=== Records contained in a dataset ===
■ ■ ■ ■ ■

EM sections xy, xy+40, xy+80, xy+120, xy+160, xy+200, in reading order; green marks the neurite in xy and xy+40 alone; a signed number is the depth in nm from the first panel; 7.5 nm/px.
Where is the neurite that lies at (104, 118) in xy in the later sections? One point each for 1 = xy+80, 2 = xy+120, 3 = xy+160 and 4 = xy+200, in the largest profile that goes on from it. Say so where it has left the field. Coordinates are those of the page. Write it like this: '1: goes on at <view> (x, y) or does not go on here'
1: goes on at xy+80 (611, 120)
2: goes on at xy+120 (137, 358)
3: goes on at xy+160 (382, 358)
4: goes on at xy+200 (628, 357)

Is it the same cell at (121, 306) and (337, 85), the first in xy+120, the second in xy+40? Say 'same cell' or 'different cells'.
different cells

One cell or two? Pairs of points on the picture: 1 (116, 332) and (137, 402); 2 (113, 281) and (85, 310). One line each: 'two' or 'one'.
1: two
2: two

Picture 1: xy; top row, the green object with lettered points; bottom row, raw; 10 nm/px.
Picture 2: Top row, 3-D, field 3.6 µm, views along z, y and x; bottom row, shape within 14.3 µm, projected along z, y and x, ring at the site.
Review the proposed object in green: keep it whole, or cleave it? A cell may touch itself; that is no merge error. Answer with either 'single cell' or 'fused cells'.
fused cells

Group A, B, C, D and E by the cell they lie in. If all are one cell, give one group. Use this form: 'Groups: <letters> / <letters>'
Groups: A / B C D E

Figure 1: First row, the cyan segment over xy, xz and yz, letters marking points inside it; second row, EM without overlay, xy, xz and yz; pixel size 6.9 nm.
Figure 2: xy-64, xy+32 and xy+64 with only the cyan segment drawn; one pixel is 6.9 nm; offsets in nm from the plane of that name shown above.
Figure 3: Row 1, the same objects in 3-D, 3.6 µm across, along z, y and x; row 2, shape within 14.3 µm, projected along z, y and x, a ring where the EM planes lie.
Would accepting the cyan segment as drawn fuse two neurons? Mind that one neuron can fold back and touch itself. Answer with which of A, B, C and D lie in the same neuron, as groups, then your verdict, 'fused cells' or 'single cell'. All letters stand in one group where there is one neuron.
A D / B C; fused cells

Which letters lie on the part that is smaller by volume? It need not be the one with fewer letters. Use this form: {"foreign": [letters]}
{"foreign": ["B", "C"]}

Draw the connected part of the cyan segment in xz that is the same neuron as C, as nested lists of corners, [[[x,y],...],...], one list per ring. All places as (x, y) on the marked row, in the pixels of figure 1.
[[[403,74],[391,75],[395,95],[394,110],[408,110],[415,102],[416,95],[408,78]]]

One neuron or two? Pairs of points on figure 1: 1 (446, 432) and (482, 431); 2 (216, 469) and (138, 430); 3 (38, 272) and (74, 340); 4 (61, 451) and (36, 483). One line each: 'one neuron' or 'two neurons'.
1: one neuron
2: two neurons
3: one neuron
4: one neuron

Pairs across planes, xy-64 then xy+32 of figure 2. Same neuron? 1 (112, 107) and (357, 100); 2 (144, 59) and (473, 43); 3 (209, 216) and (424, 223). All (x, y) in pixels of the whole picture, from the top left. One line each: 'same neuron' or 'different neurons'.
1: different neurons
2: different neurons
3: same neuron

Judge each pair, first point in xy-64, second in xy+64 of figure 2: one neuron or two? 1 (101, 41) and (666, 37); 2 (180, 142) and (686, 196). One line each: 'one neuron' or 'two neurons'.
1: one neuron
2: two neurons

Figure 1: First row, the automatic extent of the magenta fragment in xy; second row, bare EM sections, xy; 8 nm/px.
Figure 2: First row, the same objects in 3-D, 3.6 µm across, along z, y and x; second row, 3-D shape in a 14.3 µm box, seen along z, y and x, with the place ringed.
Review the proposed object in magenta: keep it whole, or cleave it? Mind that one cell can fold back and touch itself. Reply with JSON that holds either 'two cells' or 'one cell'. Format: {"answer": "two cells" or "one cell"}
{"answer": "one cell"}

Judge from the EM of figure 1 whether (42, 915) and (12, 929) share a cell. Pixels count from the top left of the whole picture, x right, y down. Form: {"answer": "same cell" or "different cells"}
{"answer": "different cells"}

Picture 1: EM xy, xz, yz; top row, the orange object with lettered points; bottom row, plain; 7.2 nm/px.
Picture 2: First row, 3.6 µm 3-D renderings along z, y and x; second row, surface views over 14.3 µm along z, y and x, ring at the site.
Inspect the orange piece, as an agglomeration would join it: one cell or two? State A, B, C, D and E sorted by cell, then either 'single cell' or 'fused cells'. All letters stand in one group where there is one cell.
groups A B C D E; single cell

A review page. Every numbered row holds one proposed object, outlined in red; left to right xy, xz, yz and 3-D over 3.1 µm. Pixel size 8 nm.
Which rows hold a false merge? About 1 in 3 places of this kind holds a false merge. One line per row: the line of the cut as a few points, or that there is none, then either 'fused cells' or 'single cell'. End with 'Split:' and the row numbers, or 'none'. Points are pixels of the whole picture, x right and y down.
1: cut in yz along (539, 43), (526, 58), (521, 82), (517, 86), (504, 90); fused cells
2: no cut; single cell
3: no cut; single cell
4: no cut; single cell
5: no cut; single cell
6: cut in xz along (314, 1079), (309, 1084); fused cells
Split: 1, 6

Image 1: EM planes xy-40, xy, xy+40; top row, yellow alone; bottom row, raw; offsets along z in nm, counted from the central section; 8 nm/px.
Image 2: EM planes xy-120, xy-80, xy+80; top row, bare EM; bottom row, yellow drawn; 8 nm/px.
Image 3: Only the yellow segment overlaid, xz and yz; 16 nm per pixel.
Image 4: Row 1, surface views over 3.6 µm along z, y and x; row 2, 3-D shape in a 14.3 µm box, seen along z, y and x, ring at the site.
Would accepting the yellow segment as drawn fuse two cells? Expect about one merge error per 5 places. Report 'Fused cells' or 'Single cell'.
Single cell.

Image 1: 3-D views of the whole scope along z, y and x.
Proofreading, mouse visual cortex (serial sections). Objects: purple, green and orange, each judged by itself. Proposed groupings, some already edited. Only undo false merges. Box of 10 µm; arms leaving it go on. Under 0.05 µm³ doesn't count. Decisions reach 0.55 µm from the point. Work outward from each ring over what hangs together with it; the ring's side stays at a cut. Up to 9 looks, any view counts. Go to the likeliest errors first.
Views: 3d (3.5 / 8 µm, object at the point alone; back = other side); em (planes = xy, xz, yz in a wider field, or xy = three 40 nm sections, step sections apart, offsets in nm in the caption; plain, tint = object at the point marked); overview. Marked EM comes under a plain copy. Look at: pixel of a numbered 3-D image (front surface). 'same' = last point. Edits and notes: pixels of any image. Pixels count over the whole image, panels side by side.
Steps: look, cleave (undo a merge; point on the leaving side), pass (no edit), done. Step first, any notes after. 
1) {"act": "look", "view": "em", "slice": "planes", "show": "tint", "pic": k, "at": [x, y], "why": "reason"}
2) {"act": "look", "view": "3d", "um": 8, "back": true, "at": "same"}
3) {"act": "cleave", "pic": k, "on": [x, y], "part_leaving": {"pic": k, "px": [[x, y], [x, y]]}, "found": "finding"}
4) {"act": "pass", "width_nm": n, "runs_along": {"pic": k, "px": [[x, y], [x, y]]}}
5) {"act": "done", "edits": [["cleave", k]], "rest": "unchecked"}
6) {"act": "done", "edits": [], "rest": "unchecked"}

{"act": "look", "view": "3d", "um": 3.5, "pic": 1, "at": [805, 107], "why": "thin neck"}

■ ■ ■ ■ ■

=== Try it ===
Print every record exactly, so that each word matches what is written above.

=== Result of the exercise ===
EM sections xy, xy+40, xy+80, xy+120, xy+160, xy+200, in reading order; green marks the neurite in xy and xy+40 alone; a signed number is the depth in nm from the first panel; 7.5 nm/px.
Where is the neurite that lies at (104, 118) in xy in the later sections? One point each for 1 = xy+80, 2 = xy+120, 3 = xy+160 and 4 = xy+200, in the largest profile that goes on from it. Say so where it has left the field. Coordinates are those of the page. Write it like this: '1: goes on at <view> (x, y) or does not go on here'
1: goes on at xy+80 (611, 120)
2: goes on at xy+120 (137, 358)
3: goes on at xy+160 (382, 358)
4: goes on at xy+200 (628, 357)

Is it the same cell at (121, 306) and (337, 85), the first in xy+120, the second in xy+40? Say 'same cell' or 'different cells'.
different cells

One cell or two? Pairs of points on the picture: 1 (116, 332) and (137, 402); 2 (113, 281) and (85, 310). One line each: 'two' or 'one'.
1: two
2: two

Picture 1: xy; top row, the green object with lettered points; bottom row, raw; 10 nm/px.
Picture 2: Top row, 3-D, field 3.6 µm, views along z, y and x; bottom row, shape within 14.3 µm, projected along z, y and x, ring at the site.
Review the proposed object in green: keep it whole, or cleave it? A cell may touch itself; that is no merge error. Answer with either 'single cell' or 'fused cells'.
fused cells

Group A, B, C, D and E by the cell they lie in. If all are one cell, give one group. Use this form: 'Groups: <letters> / <letters>'
Groups: A / B C D E

Figure 1: First row, the cyan segment over xy, xz and yz, letters marking points inside it; second row, EM without overlay, xy, xz and yz; pixel size 6.9 nm.
Figure 2: xy-64, xy+32 and xy+64 with only the cyan segment drawn; one pixel is 6.9 nm; offsets in nm from the plane of that name shown above.
Figure 3: Row 1, the same objects in 3-D, 3.6 µm across, along z, y and x; row 2, shape within 14.3 µm, projected along z, y and x, a ring where the EM planes lie.
Would accepting the cyan segment as drawn fuse two neurons? Mind that one neuron can fold back and touch itself. Answer with which of A, B, C and D lie in the same neuron, as groups, then your verdict, 'fused cells' or 'single cell'. All letters stand in one group where there is one neuron.
A D / B C; fused cells

Which letters lie on the part that is smaller by volume? It need not be the one with fewer letters. Use this form: {"foreign": [letters]}
{"foreign": ["B", "C"]}

Draw the connected part of the cyan segment in xz that is the same neuron as C, as nested lists of corners, [[[x,y],...],...], one list per ring. All places as (x, y) on the marked row, in the pixels of figure 1.
[[[403,74],[391,75],[395,95],[394,110],[408,110],[415,102],[416,95],[408,78]]]

One neuron or two? Pairs of points on figure 1: 1 (446, 432) and (482, 431); 2 (216, 469) and (138, 430); 3 (38, 272) and (74, 340); 4 (61, 451) and (36, 483). One line each: 'one neuron' or 'two neurons'.
1: one neuron
2: two neurons
3: one neuron
4: one neuron

Pairs across planes, xy-64 then xy+32 of figure 2. Same neuron? 1 (112, 107) and (357, 100); 2 (144, 59) and (473, 43); 3 (209, 216) and (424, 223). All (x, y) in pixels of the whole picture, from the top left. One line each: 'same neuron' or 'different neurons'.
1: different neurons
2: different neurons
3: same neuron

Judge each pair, first point in xy-64, second in xy+64 of figure 2: one neuron or two? 1 (101, 41) and (666, 37); 2 (180, 142) and (686, 196). One line each: 'one neuron' or 'two neurons'.
1: one neuron
2: two neurons

Figure 1: First row, the automatic extent of the magenta fragment in xy; second row, bare EM sections, xy; 8 nm/px.
Figure 2: First row, the same objects in 3-D, 3.6 µm across, along z, y and x; second row, 3-D shape in a 14.3 µm box, seen along z, y and x, with the place ringed.
Review the proposed object in magenta: keep it whole, or cleave it? Mind that one cell can fold back and touch itself. Reply with JSON that holds either 'two cells' or 'one cell'. Format: {"answer": "two cells" or "one cell"}
{"answer": "one cell"}

Judge from the EM of figure 1 whether (42, 915) and (12, 929) share a cell. Pixels count from the top left of the whole picture, x right, y down. Form: {"answer": "same cell" or "different cells"}
{"answer": "different cells"}

Picture 1: EM xy, xz, yz; top row, the orange object with lettered points; bottom row, plain; 7.2 nm/px.
Picture 2: First row, 3.6 µm 3-D renderings along z, y and x; second row, surface views over 14.3 µm along z, y and x, ring at the site.
Inspect the orange piece, as an agglomeration would join it: one cell or two? State A, B, C, D and E sorted by cell, then either 'single cell' or 'fused cells'. All letters stand in one group where there is one cell.
groups A B C D E; single cell

A review page. Every numbered row holds one proposed object, outlined in red; left to right xy, xz, yz and 3-D over 3.1 µm. Pixel size 8 nm.
Which rows hold a false merge? About 1 in 3 places of this kind holds a false merge. One line per row: the line of the cut as a few points, or that there is none, then either 'fused cells' or 'single cell'. End with 'Split:' and the row numbers, or 'none'. Points are pixels of the whole picture, x right and y down.
1: cut in yz along (539, 43), (526, 58), (521, 82), (517, 86), (504, 90); fused cells
2: no cut; single cell
3: no cut; single cell
4: no cut; single cell
5: no cut; single cell
6: cut in xz along (314, 1079), (309, 1084); fused cells
Split: 1, 6

Image 1: EM planes xy-40, xy, xy+40; top row, yellow alone; bottom row, raw; offsets along z in nm, counted from the central section; 8 nm/px.
Image 2: EM planes xy-120, xy-80, xy+80; top row, bare EM; bottom row, yellow drawn; 8 nm/px.
Image 3: Only the yellow segment overlaid, xz and yz; 16 nm per pixel.
Image 4: Row 1, surface views over 3.6 µm along z, y and x; row 2, 3-D shape in a 14.3 µm box, seen along z, y and x, ring at the site.
Would accepting the yellow segment as drawn fuse two cells? Expect about one merge error per 5 places. Report 'Fused cells' or 'Single cell'.
Single cell.

Image 1: 3-D views of the whole scope along z, y and x.
Proofreading, mouse visual cortex (serial sections). Objects: purple, green and orange, each judged by itself. Proposed groupings, some already edited. Only undo false merges. Box of 10 µm; arms leaving it go on. Under 0.05 µm³ doesn't count. Decisions reach 0.55 µm from the point. Work outward from each ring over what hangs together with it; the ring's side stays at a cut. Up to 9 looks, any view counts. Go to the likeliest errors first.
Views: 3d (3.5 / 8 µm, object at the point alone; back = other side); em (planes = xy, xz, yz in a wider field, or xy = three 40 nm sections, step sections apart, offsets in nm in the caption; plain, tint = object at the point marked); overview. Marked EM comes under a plain copy. Look at: pixel of a numbered 3-D image (front surface). 'same' = last point. Edits and notes: pixels of any image. Pixels count over the whole image, panels side by side.
Steps: look, cleave (undo a merge; point on the leaving side), pass (no edit), done. Step first, any notes after. 
1) {"act": "look", "view": "em", "slice": "planes", "show": "tint", "pic": k, "at": [x, y], "why": "reason"}
2) {"act": "look", "view": "3d", "um": 8, "back": true, "at": "same"}
3) {"act": "cleave", "pic": k, "on": [x, y], "part_leaving": {"pic": k, "px": [[x, y], [x, y]]}, "found": "finding"}
4) {"act": "pass", "width_nm": n, "runs_along": {"pic": k, "px": [[x, y], [x, y]]}}
5) {"act": "done", "edits": [["cleave", k]], "rest": "unchecked"}
6) {"act": "done", "edits": [], "rest": "unchecked"}

{"act": "look", "view": "3d", "um": 3.5, "pic": 1, "at": [805, 107], "why": "thin neck"}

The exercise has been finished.